Work task 1: Condense the paragraph of the town hall history that begins "In 1914, after the first town hall became dilapidated" into a short bulleted list that keeps its main facts.
Work task 2: Write the next part of the town hall history, starting after its final sentence.

Document segment:
Following the French Revolution, the new town council initially met at the house of the mayor at the time. This arrangement continued until 1842 when the council established a "Maison Commune" on the east side of the Church of Saint-Pierre, between Rue de la République and Rue Sadi Carnot. This building was quite basic and also accommodated the local boys' school. It was designed in the neoclassical style and built in ashlar stone. The design involved a main frontage of nine bays with a pediment across the two central bays.

In 1914, after the first town hall became dilapidated, the town council decided to acquire a more substantial property. The building it selected was a private house belonging to the Lavoisier family on what is now Place Gabriel-Péri. The building was also designed in the neoclassical style and built in ashlar stone. The design involved an asymmetrical main frontage of nine bays facing onto Place Gabriel-Péri with the last two bays at both ends projected forward as pavilions. The central bay featured a segmental headed window on the ground floor, a casement window on the first floor and a small pediment containing an oriel window at attic level. The other bays were fenestrated in a similar style.

In the mid-1930s, after the second town hall also became dilapidated, the council led by the mayor, Tony Larue, decided to demolish it and to commission a new town hall on the same site. The third town hall was designed by Émile Thomas in the Art Deco style, built in reinforced concrete and was officially opened by the future minister of interior, Marx Dormoy, on 14 November 1937.

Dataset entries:

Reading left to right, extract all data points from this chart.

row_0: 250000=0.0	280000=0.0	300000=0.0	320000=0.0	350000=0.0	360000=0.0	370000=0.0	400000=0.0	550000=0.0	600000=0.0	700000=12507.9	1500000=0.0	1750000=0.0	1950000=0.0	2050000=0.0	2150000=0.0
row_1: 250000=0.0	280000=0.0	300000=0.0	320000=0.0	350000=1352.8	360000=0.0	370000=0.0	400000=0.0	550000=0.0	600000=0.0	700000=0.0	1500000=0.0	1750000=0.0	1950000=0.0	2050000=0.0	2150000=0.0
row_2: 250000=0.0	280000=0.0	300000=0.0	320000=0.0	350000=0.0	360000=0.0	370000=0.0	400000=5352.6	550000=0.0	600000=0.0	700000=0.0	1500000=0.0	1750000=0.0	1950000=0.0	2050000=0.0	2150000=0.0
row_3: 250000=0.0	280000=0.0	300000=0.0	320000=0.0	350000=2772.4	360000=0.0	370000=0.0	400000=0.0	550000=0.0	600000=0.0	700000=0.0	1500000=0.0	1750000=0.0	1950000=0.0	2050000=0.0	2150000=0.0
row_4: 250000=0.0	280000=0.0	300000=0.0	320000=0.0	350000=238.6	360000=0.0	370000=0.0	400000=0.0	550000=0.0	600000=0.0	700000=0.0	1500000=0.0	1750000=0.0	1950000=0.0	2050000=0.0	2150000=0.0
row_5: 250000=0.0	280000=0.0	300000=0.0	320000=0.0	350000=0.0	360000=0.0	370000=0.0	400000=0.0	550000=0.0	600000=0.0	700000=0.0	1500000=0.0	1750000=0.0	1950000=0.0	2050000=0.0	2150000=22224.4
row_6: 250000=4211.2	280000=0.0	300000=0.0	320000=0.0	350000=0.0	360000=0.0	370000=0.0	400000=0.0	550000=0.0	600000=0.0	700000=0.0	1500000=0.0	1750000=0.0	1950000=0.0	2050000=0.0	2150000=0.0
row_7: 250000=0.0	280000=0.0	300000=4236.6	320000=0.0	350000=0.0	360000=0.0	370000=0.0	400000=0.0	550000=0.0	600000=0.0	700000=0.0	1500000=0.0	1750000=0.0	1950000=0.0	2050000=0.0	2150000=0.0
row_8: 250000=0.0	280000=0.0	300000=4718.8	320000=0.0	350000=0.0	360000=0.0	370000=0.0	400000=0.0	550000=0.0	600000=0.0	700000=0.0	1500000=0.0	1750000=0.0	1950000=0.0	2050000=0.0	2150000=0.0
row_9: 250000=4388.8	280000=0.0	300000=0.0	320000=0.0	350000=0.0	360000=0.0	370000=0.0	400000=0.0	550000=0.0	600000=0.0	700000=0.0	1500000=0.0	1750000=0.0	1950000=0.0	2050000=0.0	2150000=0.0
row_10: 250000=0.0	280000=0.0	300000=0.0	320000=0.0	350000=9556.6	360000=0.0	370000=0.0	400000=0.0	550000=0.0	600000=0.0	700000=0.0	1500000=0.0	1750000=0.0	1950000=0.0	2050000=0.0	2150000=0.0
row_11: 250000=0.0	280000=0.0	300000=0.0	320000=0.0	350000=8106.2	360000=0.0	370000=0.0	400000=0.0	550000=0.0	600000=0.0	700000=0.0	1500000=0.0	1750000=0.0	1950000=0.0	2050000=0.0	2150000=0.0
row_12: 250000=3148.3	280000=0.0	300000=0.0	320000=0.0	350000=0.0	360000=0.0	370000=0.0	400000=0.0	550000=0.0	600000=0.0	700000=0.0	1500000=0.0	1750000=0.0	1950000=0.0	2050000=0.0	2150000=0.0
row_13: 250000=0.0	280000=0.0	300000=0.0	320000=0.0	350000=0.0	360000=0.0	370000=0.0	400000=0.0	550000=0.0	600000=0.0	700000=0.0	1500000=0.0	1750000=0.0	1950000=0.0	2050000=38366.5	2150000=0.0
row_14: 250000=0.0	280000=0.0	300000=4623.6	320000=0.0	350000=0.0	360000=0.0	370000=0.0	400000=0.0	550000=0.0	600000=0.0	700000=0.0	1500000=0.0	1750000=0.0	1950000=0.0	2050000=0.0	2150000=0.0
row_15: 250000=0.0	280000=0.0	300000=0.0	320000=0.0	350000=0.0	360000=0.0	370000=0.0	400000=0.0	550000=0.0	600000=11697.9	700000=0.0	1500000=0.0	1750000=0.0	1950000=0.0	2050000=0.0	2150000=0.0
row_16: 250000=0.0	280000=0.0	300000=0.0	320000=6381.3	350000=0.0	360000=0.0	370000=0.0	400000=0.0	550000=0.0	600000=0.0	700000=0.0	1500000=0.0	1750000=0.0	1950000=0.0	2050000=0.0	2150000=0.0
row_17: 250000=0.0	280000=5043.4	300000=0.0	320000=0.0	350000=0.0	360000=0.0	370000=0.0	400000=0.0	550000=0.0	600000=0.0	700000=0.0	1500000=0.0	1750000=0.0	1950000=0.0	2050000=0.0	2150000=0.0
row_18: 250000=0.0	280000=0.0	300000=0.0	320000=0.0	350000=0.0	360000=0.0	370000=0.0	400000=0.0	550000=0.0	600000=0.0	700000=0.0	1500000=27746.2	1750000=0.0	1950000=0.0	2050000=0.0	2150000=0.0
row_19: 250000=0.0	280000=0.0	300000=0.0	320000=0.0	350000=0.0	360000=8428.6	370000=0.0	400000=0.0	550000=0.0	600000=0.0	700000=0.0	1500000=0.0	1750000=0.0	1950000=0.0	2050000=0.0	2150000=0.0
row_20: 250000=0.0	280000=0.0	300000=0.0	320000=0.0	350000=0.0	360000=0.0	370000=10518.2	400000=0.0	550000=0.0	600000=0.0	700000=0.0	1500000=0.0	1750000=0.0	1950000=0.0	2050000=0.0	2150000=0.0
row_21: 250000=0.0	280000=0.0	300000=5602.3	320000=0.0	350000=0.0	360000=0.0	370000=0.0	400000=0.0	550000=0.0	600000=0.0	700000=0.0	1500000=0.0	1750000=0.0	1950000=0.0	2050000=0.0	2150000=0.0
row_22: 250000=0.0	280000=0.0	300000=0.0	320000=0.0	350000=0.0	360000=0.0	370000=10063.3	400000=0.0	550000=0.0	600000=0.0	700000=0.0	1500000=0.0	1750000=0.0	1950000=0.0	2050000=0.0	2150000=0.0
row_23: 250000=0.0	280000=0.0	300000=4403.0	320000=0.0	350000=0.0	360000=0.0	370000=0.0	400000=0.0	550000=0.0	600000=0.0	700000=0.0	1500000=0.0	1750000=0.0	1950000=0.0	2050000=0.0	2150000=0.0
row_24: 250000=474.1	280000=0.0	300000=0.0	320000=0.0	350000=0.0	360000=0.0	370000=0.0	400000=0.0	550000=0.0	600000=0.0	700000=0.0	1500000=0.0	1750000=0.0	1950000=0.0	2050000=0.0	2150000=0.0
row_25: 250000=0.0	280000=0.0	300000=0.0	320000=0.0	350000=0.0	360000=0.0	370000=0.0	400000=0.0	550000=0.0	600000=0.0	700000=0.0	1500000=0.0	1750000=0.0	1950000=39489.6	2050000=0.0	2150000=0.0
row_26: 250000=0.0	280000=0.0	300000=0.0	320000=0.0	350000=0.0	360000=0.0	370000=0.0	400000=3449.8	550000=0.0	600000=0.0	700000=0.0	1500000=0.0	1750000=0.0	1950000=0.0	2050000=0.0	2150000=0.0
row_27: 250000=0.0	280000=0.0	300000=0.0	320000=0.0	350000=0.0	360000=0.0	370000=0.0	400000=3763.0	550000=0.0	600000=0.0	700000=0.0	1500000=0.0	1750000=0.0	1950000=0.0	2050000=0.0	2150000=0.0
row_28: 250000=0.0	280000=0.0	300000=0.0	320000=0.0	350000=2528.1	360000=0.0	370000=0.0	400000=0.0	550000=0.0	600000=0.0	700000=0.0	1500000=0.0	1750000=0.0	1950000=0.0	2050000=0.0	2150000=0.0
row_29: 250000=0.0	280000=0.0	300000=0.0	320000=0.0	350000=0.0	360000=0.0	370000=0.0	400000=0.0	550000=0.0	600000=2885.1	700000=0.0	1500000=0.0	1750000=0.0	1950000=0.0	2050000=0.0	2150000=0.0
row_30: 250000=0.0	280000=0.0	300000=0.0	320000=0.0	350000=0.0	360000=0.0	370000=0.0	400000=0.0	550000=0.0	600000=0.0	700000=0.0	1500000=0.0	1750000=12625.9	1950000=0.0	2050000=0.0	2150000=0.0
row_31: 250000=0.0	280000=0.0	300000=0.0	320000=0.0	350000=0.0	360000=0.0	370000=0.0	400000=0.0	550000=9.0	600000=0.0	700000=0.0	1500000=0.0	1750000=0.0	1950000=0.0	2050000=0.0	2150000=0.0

Task result 1:
- In 1914, with the first town hall dilapidated, the council acquired a more substantial property: a private house of the Lavoisier family on what is now Place Gabriel-Péri.
- Like the first town hall, it was neoclassical and built in ashlar stone.
- Its asymmetrical nine-bay main frontage faced Place Gabriel-Péri, and the last two bays at both ends projected forward as pavilions.
- The central bay had a segmental headed window on the ground floor, a casement window on the first floor and, at attic level, a small pediment containing an oriel window.
- The other bays had similar windows.

Task result 2:
The design of the third town hall involved an asymmetrical main frontage of eight bays facing onto Place Gabriel-Péri with the first five bays projected forward. The first bay on the left featured a tall clock tower with a narrow window extending most of its height. The second bay contained a doorway on the ground floor and a casement window, which was surmounted by a statue of Marianne by the sculptor, Pierre Fournier des Corats, on the first floor. The next three bays were fenestrated by round headed windows on the ground floor, by tall casement windows on the first floor and by square shaped windows on the second floor. These bays were flanked by columns which spanned the first and second floors. The right-hand section of three bays contained the foyer to the main hall. After the building was no longer required for municipal use, it was converted for use as a cultural centre. In 2002, the building was designated a structure which exhibited "Architecture contemporaine remarquable" (Remarkable Contemporary Architecture).

In the early 1970s, following significant population growth, the council decided to commission a modern town hall. The site they selected was on the north side of Avenue Léon Blum. The new building was designed by Henri Tougard in the modern style, built in concrete and glass and was completed in 1974. The design involved a seven-storey tower surmounted on a two storey podium. Internally, the principal rooms in the building included the Salle Panorama (Panorama Room) on the 9th floor.